A plate of churros and a mug of hot chocolate is the best dessert on the menu at Hugo's, the upscale Mexican restaurant on Westheimer. A churro is a Mexican donut made by pushing dough through a nozzle into a deep fryer. The nozzle gives the long, stick-shaped donut pronounced ridges, which trap the cinnamon and sugar topping.
At Hugo's, the kitchen doesn't fry the churros until they are ordered, so they're served piping hot. Hugo's fills the hollow tube inside the donut with dulce de leche and serves it on a plate with a little scoop of mocha ice cream. But I can't afford to pay ten dollars every time I want a Mexican donut. So I had to find some alternate suppliers.
El Bolillo, the big Mexican bakery across from Canino's, has decent churros if you get them when they're hot. But the best I've found outside of Hugo's are the churros rellenos at Aranda's Bakery on Beechnut. At first I was disappointed because the regular churros were stone cold. But then I realized the regular churros were getting cold because everybody was buying the churros rellenos.

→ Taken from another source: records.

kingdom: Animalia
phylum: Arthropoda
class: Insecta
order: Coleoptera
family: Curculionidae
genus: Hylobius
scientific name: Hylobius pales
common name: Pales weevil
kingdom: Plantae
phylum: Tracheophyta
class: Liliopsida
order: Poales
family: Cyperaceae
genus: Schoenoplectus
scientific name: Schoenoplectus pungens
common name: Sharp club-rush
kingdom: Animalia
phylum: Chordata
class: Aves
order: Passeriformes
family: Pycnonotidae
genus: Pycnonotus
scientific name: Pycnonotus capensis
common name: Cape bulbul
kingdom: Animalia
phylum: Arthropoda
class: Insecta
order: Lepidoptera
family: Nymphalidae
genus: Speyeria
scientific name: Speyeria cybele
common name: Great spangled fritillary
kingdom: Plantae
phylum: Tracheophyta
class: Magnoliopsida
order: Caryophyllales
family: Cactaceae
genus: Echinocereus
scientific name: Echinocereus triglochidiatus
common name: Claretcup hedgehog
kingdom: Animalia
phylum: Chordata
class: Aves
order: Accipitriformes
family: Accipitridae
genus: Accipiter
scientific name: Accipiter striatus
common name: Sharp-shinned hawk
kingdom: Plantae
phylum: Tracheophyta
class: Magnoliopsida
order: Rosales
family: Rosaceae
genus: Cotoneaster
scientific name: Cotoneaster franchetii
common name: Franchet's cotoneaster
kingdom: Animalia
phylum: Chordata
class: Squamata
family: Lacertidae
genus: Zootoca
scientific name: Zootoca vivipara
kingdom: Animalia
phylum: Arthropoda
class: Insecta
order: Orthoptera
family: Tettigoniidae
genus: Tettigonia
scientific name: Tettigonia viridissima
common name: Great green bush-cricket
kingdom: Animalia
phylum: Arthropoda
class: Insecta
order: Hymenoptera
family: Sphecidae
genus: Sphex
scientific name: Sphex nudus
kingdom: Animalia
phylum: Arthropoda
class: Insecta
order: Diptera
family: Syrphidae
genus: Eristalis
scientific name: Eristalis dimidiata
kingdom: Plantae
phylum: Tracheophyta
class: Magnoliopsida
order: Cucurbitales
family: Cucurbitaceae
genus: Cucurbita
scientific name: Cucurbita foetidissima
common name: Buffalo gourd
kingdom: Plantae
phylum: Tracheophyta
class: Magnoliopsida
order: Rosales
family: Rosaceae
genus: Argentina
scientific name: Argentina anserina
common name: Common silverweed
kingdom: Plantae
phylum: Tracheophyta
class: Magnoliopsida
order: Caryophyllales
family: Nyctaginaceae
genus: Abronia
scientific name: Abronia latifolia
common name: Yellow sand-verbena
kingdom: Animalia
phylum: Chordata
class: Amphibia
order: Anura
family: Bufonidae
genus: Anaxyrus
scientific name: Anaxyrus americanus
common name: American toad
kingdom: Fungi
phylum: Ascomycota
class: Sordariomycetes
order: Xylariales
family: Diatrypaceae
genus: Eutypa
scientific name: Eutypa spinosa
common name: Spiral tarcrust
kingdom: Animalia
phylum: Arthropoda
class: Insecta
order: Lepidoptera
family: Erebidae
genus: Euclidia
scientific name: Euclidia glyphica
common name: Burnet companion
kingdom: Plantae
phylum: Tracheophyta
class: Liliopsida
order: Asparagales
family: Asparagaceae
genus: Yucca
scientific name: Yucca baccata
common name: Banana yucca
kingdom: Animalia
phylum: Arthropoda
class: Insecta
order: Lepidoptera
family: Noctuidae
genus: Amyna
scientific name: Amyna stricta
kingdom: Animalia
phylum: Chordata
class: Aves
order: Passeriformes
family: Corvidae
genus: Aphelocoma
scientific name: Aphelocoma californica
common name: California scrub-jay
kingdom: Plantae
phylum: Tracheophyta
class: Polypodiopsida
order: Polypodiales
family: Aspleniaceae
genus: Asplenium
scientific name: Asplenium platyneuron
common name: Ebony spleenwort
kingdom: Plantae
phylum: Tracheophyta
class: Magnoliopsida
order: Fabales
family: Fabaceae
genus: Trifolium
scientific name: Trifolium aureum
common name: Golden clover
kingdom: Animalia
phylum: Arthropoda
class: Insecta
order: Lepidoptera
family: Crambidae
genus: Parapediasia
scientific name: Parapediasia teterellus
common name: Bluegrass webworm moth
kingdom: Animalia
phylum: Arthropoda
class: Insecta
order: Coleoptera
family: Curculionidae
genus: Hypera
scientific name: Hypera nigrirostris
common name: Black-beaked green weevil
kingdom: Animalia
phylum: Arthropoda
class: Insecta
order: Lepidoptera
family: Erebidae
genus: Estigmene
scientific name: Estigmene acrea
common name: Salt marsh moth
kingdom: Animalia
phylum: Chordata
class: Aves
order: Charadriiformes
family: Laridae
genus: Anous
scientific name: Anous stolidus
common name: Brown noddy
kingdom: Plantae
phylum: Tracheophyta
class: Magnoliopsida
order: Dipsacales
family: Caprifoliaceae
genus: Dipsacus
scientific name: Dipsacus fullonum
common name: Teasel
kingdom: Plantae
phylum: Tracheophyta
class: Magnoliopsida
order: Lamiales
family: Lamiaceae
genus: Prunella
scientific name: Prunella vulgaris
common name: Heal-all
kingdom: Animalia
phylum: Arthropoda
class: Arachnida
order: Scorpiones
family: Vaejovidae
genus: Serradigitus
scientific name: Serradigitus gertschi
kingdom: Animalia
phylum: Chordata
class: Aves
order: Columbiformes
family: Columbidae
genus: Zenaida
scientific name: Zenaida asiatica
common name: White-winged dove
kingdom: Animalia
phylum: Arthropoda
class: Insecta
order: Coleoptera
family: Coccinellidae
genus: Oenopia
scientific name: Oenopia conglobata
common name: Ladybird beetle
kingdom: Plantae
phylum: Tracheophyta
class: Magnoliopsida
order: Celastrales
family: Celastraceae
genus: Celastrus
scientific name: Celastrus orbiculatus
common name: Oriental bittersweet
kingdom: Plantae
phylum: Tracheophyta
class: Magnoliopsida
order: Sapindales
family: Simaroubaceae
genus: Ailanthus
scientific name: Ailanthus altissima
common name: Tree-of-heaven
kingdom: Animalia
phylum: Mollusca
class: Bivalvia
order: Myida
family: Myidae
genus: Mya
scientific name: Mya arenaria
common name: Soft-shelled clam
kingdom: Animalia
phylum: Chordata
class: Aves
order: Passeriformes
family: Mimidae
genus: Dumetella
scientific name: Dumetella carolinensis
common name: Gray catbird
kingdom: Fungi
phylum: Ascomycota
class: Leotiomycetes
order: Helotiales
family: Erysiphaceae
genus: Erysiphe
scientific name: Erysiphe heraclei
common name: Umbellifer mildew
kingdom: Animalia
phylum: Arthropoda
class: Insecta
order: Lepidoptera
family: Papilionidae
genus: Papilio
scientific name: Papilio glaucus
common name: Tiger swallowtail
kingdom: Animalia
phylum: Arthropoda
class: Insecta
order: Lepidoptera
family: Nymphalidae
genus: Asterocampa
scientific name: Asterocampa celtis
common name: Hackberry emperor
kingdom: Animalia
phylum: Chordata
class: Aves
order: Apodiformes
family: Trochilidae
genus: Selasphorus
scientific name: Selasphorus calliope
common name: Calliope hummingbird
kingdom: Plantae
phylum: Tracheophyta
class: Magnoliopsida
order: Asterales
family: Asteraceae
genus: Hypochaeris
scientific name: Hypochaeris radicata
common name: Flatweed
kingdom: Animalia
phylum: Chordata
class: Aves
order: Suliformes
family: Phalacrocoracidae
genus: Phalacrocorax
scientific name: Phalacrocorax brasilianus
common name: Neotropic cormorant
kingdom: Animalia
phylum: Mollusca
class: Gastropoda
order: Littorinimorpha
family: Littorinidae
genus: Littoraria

These may be the best churros in the city -- they are filled with dulce de leche and tipped with a little chocolate. They are so popular, they are usually piping hot, and they cost a dollar each. I also grabbed an intriguing cream-filled donut at Aranda's. Instead of being injected, it was simply cut in half, and the filling was generously spooned in. The regular raised donuts were nothing special. But there was a big Dia de Los Muertos display in the window, so make plans now to pick up your pan muertos here for your Day of the Dead celebration this coming weekend.